■ BRIEF 1 ■
In the text on the third COVID vaccine dose for immunocompromised people, what did Blood Cancer UK call on the NHS to announce?
■ BRIEF 2 ■
Summarize the text on the third COVID vaccine dose for immunocompromised people in two sentences.
■ BRIEF 3 ■
Carry on the text about the third COVID vaccine dose for immunocompromised people, beginning after its final sentence.

━━━━━ TEXT FOR ANALYSIS

Charities have said thousands of people with compromised immune systems across the UK are being "shamefully let down" amid confusion over the rollout of the third dose of the COVID vaccine.
People classed as extremely vulnerable from coronavirus due to serious health conditions have been contacting charities to report they are struggling to book "lifesaving" jab appointments - raising fears it might lead to "entirely avoidable deaths".
They have highlighted problems such as not receiving an invitation from the NHS for their third jab - and reporting fewer vaccine centres being made available compared to earlier rollout programmes.
Blood Cancer UK said the "failure" might lead to "entirely avoidable deaths" and called for the NHS to "urgently announce that immunocompromised people can go direct to mass vaccination centres" for their jab.
Sky News has been told how numerous village GP services which were part of previous vaccine rollout programmes are no longer involved - with some vulnerable patients being sent many miles from where they live into busy shopping centres in major cities.
Confusion over the terms "booster jab" and "third dose" is also said to be creating extra difficulties for people trying to book appointments.
The third dose programme is different to the rollout of booster jabs to the wider population, which is being offered to everyone aged over 50.

━━━━━━━━━━
━━━━━ THE DATA

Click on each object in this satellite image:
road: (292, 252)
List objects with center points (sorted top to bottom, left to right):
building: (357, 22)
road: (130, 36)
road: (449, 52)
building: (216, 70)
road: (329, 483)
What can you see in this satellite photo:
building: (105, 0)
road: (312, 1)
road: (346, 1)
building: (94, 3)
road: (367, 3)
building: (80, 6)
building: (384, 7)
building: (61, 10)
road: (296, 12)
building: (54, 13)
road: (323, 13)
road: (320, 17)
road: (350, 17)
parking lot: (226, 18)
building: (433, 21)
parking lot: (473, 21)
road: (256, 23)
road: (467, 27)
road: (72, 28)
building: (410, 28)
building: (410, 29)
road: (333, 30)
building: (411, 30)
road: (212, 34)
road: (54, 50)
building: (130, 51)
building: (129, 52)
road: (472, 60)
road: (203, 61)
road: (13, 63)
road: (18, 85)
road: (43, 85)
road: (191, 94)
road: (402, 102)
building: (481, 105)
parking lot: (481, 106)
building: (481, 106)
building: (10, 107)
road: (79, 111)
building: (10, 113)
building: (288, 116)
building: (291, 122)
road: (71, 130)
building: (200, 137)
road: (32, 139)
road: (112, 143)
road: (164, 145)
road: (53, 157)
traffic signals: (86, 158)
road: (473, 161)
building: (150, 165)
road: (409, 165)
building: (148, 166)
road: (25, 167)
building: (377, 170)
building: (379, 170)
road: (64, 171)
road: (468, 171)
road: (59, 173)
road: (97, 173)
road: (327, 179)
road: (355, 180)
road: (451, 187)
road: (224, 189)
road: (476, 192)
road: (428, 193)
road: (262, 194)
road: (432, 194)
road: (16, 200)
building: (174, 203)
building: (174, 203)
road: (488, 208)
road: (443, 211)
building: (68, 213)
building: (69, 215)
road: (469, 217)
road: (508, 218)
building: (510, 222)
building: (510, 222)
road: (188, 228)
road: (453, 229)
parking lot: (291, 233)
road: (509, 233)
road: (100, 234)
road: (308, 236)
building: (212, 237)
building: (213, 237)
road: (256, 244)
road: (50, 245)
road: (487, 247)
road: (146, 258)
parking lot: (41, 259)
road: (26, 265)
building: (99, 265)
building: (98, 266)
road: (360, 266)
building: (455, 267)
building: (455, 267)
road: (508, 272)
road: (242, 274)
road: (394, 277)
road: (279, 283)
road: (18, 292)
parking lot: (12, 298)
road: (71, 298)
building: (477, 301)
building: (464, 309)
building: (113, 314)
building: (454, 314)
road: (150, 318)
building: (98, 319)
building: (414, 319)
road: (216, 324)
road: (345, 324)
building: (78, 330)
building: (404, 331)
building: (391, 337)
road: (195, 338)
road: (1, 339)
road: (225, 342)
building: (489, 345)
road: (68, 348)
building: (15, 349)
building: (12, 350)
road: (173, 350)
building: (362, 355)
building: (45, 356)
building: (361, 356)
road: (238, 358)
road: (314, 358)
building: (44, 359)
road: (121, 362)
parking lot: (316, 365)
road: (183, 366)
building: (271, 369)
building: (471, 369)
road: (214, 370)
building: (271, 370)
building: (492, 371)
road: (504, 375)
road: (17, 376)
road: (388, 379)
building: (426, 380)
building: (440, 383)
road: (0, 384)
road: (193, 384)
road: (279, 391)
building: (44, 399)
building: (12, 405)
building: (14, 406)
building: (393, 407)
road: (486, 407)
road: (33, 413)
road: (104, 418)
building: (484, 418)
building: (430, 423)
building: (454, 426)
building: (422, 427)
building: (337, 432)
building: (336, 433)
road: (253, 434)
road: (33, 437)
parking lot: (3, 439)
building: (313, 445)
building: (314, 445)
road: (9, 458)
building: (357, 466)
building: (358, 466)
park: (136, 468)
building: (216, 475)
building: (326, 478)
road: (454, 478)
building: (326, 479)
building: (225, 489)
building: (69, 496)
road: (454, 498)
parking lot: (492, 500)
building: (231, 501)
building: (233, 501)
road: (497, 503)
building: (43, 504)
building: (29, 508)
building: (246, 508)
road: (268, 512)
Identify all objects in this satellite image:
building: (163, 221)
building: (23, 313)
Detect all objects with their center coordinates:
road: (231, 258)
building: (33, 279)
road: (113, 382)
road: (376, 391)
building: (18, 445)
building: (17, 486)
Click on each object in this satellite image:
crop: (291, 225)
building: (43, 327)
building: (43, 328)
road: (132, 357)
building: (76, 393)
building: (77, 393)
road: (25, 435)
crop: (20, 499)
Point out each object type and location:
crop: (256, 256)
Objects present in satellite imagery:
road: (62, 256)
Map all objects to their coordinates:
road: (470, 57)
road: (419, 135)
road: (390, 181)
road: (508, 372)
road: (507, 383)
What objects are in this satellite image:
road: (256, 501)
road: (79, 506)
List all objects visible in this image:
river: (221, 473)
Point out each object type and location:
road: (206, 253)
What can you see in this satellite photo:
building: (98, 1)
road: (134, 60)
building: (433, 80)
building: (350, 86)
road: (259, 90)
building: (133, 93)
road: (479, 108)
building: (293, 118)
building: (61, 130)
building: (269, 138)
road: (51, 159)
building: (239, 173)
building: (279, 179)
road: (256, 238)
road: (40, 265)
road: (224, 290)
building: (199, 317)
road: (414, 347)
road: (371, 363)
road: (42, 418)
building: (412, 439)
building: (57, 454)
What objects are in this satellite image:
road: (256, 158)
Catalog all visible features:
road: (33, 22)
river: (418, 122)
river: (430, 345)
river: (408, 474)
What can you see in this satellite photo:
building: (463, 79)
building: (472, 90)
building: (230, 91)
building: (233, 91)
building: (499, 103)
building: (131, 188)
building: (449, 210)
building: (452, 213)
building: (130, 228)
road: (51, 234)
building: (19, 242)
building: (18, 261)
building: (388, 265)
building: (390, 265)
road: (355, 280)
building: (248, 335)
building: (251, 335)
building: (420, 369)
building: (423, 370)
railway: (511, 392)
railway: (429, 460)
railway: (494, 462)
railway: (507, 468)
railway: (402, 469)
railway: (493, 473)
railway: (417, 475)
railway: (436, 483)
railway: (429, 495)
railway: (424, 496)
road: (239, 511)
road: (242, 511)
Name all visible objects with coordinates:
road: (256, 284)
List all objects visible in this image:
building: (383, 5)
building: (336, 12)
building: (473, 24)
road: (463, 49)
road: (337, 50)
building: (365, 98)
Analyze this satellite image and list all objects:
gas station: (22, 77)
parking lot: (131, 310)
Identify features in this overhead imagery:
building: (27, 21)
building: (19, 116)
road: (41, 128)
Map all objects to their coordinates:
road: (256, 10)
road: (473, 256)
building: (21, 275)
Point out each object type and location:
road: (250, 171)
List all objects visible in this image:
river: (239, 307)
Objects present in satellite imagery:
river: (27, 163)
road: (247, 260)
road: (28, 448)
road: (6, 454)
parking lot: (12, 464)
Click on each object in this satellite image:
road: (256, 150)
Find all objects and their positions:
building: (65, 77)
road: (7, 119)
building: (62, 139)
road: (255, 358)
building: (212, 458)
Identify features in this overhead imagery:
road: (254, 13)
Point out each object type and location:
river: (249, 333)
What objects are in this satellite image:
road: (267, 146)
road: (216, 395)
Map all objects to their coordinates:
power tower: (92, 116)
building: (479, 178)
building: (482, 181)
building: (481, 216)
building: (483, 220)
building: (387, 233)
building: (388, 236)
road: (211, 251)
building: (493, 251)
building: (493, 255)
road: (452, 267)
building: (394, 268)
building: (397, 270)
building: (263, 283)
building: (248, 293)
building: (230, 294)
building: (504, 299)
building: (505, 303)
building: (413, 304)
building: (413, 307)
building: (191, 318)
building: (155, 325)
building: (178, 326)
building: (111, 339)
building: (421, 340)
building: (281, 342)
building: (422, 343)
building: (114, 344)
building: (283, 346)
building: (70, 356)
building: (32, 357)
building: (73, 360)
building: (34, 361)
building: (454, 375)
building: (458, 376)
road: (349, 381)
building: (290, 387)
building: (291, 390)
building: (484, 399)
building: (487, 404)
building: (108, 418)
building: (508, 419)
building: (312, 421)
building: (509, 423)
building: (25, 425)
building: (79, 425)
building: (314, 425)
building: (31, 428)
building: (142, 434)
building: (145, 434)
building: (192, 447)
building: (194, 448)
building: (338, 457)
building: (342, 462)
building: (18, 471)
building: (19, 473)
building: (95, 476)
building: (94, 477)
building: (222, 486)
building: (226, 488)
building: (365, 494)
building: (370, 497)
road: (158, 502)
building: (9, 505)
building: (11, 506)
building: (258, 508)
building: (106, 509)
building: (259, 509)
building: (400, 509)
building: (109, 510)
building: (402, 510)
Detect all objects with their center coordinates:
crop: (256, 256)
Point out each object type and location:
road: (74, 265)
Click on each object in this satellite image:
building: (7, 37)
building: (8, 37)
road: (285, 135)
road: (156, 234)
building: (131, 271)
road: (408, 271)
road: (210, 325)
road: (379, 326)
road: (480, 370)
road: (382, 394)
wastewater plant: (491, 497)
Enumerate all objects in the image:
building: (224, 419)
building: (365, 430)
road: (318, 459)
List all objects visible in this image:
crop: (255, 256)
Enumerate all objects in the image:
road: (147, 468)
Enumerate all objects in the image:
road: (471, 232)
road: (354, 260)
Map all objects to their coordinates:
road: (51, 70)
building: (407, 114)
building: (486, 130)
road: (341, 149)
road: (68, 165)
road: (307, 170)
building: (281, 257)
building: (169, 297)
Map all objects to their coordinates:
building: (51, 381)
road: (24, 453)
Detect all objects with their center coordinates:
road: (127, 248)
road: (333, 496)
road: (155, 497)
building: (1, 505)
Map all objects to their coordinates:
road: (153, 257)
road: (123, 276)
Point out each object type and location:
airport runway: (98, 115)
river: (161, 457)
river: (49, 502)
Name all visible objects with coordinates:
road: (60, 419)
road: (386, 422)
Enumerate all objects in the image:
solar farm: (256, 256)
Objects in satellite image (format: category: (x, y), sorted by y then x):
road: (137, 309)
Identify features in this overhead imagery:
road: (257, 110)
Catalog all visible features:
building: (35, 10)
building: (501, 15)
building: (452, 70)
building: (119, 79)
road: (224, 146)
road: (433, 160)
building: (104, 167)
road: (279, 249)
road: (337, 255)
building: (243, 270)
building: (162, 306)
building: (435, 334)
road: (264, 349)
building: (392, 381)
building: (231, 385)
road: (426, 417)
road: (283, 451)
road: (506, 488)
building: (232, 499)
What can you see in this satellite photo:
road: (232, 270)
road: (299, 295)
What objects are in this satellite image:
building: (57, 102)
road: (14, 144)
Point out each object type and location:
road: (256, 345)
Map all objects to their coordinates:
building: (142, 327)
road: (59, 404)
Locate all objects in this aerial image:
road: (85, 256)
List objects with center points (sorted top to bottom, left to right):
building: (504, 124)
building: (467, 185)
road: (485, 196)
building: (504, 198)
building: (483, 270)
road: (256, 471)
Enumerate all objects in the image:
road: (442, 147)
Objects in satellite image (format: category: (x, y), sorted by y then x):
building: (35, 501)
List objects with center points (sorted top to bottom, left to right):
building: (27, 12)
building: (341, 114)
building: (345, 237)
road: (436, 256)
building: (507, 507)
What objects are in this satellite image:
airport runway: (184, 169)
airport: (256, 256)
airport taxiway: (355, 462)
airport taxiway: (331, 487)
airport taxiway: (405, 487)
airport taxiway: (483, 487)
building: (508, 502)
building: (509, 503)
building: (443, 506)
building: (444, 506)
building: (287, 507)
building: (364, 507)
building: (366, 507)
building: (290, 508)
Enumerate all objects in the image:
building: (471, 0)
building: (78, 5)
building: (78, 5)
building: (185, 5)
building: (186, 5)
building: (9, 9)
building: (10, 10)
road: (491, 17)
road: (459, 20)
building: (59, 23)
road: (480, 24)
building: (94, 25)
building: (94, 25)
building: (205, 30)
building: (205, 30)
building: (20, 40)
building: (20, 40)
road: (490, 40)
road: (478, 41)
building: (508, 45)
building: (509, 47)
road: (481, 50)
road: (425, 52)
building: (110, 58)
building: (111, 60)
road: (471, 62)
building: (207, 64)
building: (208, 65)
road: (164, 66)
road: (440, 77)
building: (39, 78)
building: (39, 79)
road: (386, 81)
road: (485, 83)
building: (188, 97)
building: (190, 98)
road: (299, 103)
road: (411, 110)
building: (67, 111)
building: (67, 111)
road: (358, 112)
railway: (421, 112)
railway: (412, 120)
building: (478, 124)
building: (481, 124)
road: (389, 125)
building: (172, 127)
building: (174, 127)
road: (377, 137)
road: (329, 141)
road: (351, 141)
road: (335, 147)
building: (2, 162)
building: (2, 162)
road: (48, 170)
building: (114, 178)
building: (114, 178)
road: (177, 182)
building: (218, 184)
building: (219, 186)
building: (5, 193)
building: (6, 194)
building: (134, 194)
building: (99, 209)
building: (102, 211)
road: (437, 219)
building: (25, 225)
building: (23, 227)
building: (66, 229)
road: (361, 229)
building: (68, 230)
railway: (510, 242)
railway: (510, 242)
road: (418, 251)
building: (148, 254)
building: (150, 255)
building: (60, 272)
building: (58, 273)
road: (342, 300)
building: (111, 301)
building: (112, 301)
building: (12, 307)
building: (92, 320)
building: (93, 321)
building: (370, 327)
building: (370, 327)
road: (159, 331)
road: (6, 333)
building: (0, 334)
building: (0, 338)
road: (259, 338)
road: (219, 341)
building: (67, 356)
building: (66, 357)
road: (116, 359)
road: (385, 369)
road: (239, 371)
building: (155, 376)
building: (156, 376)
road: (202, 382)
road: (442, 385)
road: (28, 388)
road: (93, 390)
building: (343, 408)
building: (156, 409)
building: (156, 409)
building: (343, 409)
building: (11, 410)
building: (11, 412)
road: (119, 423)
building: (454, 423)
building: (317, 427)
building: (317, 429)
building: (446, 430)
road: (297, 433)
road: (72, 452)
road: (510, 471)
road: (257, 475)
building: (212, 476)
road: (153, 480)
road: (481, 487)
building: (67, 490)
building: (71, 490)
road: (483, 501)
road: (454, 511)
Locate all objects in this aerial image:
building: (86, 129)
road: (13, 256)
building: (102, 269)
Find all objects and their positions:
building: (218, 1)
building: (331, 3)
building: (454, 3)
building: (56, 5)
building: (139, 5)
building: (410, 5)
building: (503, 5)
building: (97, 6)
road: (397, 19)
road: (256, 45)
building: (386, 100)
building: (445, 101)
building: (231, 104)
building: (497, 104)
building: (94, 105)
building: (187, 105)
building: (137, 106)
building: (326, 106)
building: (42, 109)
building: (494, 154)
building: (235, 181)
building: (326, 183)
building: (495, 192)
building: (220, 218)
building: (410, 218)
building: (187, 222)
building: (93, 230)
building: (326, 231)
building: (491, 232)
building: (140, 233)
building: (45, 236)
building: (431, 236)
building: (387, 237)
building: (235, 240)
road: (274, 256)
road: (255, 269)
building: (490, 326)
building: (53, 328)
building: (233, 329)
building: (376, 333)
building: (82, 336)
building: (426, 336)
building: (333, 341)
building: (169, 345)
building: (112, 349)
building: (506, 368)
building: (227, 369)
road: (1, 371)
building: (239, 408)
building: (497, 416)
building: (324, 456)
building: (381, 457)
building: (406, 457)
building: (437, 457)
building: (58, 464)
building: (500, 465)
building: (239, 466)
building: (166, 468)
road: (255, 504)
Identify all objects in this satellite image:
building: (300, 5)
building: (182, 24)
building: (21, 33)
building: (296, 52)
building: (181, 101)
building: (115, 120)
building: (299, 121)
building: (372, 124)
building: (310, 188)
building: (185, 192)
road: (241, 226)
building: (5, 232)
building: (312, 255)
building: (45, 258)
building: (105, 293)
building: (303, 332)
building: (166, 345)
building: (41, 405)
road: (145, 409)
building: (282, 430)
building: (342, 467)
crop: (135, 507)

━━━━━━━━━━

■ FINAL ANSWER 1 ■
It called for the NHS to "urgently announce that immunocompromised people can go direct to mass vaccination centres" for their jab.

■ FINAL ANSWER 2 ■
Charities say thousands of immunocompromised people across the UK are being let down because they are struggling to book third-dose appointments, with problems including missing NHS invitations and fewer vaccine centers than in earlier rollouts. Blood Cancer UK warned this could lead to avoidable deaths and urged that these patients be allowed to go directly to mass vaccination centers, while confusion between the terms "booster jab" and "third dose" adds to the difficulty.

■ FINAL ANSWER 3 ■
People with a blood cancer, such as leukaemia, have been found to generally have a lesser response to the first two COVID jabs - with some patients having an antibody response of less than 10%, compared to more than 90% for the general healthy population.
Sky News has also received reports of people receiving invitations for a third jab - despite not being eligible as they have no health issues.
Gemma Peters, chief executive of Blood Cancer UK, said: "Trying to get a third dose of the vaccine if you are immunocompromised has meant navigating a bureaucracy so confusing it has felt more like something from a Franz Kafka novel than part of a 21st century healthcare system.
"This failure has caused huge anxiety for people who have been struggling to get a third dose, and sadly it may lead to entirely avoidable deaths.
"The fact that the immunocompromised now account for one in 20 COVID intensive care patients is a stark reminder of how much of the impact of the pandemic is falling on their shoulders, now that other vulnerable groups have been well-protected by the vaccines.
"This means that by failing to properly plan the roll-out of the third dose, the government and the NHS have let down the very people who have needed them the most."
The charity said from a survey of nearly 2,900 people with blood cancer, only 44% had been contacted over their third dose by 11 October - the deadline set by NHS England for when immunocompromised people should have received such invitations.
This came despite Health Secretary Sajid Javid telling the BBC at the beginning of the month that the "vast, vast majority" had been offered the third dose.
Laura Kerby, chief executive of blood cancer charity Myeloma UK, said its helpline had been "inundated with calls from concerned patients".
She told Sky News: "The delay from the NHS in sending out letters to patients already identified as extremely clinically vulnerable and needing a third dose of vaccination has resulted in people with a lower need for the next step in the vaccination programme getting their jab first.
"Tens of thousands of immunocompromised patients have been shamefully let down.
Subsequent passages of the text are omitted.